##### Document excerpt #####

With the credit card bill in place, cardholders are hoping that things are going to change for the better for them, credit wise. However, if credit industry experts are to be believed, their sense of relief may be misplaced.
While the credit card bill does provide legislation which will make credit card practices less predatory and more consumer friendly, these same legislation will also mean that credit cardholders are going to have to deal with credit that is harder to get. For instance, the legislation limiting the capabilities of credit card companies to adjust interest rates of an existing debt means that credit card companies are going to be offering higher interest rates at the very start. It won't matter either how good of a borrower the credit cardholder is.

##### Recorded data #####

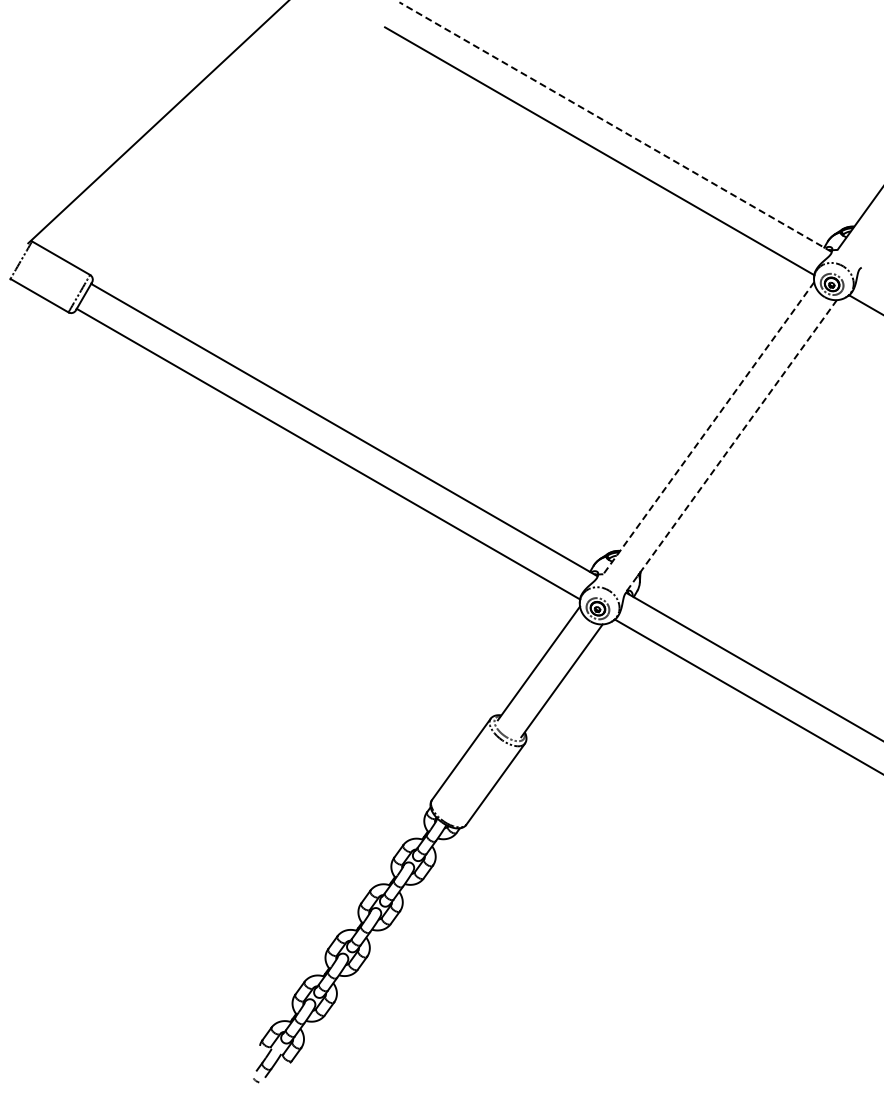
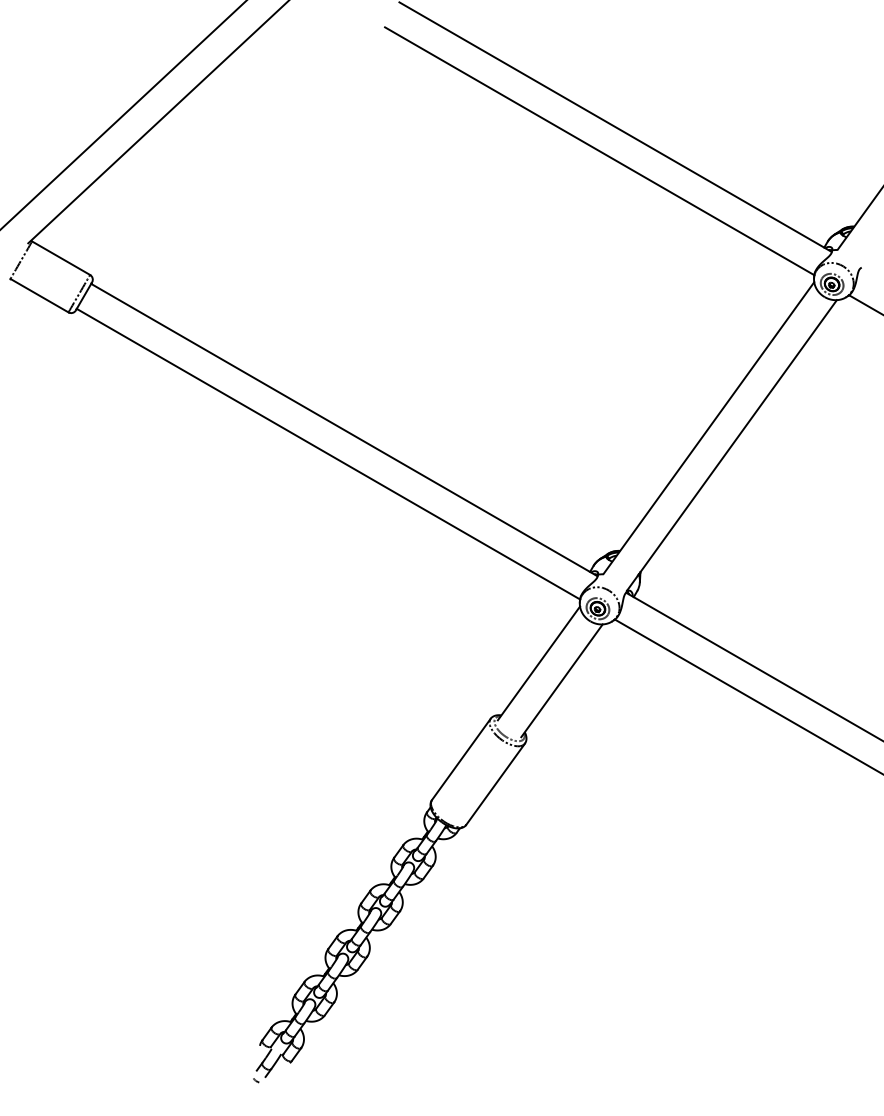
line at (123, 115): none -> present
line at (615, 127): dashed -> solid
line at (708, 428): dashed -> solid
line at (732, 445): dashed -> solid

#####

→ Instructions
• 1. Answer these questions about the passage on the credit card bill:
(a) What are cardholders hoping for now that the bill is in place?
(b) What will credit card companies offer at the very start?
(c) What kind of credit will cardholders have to deal with?
• 2. Retype the passage on the credit card bill, starting at "While the credit" and ending at "credit cardholder is.".
• 3. Extend the passage on the credit card bill, picking up after its last sentence.
The lines above are separate material and are not part of the passage on the credit card bill.

→ The replies
• 1.
(a) That things are going to change for the better for them, credit wise.
(b) Higher interest rates.
(c) Credit that is harder to get.

• 2.
While the credit card bill does provide legislation which will make credit card practices less predatory and more consumer friendly, these same legislation will also mean that credit cardholders are going to have to deal with credit that is harder to get. For instance, the legislation limiting the capabilities of credit card companies to adjust interest rates of an existing debt means that credit card companies are going to be offering higher interest rates at the very start. It won't matter either how good of a borrower the credit cardholder is.

• 3.
Credit card companies see adjusting interest rates on an existing debt as a way to adapt the specific credit line according to the risk exposure of the cardholder. Without this capability, they say that they have no other choice but to spread their risks across their customers, regardless of risk. What this means is that, if a one cardholder is not able to pay the interest rate commensurate to the risk that he or she poses for the credit company, then all the other customers of that company have to pay a higher interest rate as a result.
Whether this scenario will actually happen or not still remains to be seen, cardholder advocates counter. Credit cardholders are getting smarter about managing their credit and, with the disclosure amendments in place, they can make much more intelligent decisions. Competition among credit card companies is another factor in their favor as well.